Transcribe every line of the listing below word for word, without the pictures.

****

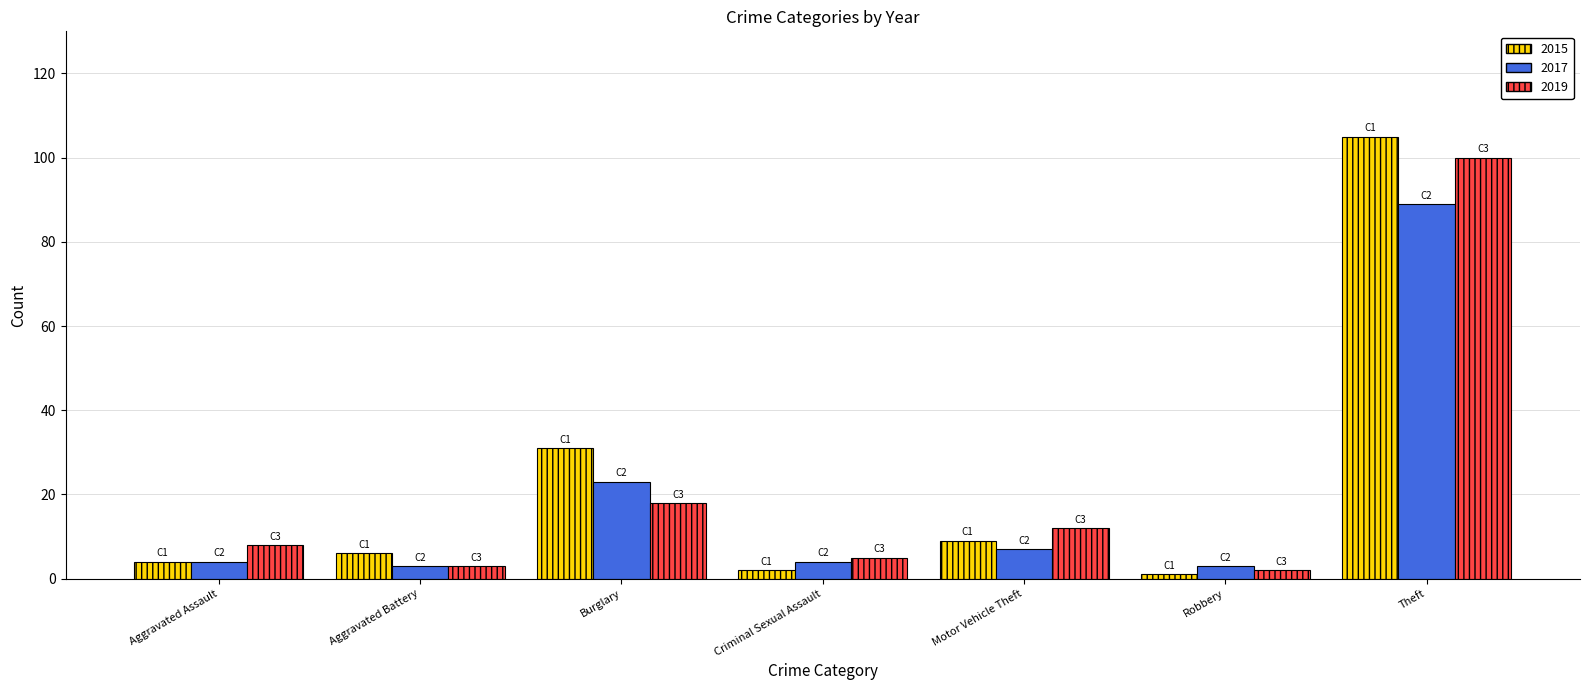

Count the number of categories in the chart.

7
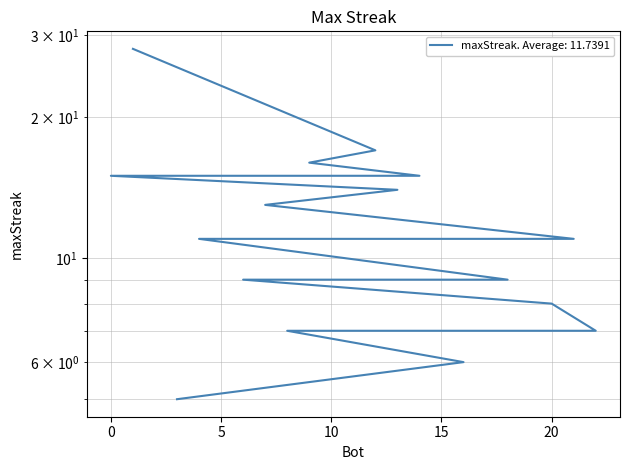

What is the difference between the maximum and second lowest values?

22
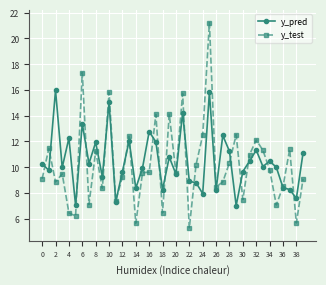

Rank the series by their maximum value, from highest to lowest.

y_test, y_pred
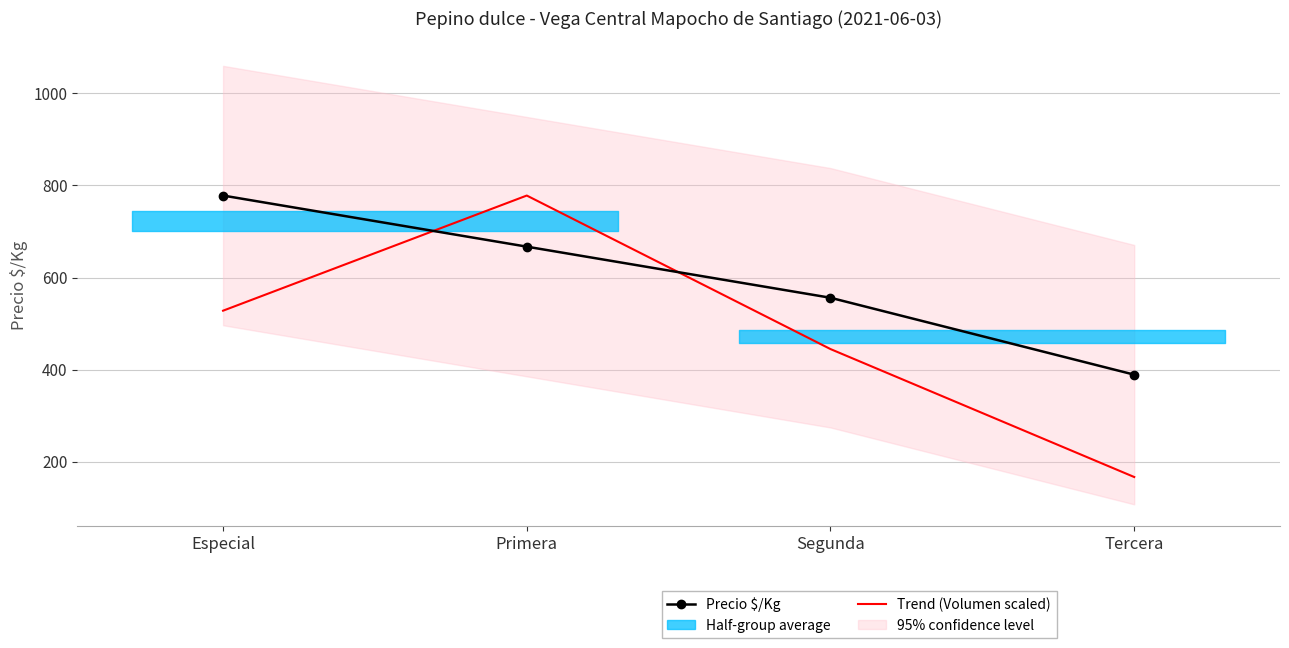

What is the average value of the Trend (Volumen scaled) series?

479.3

****

◆ **Solution for this task**
Count the number of categories in the chart.

7

What is the difference between the maximum and second lowest values?

22

Rank the series by their maximum value, from highest to lowest.

y_test, y_pred

What is the average value of the Trend (Volumen scaled) series?

479.3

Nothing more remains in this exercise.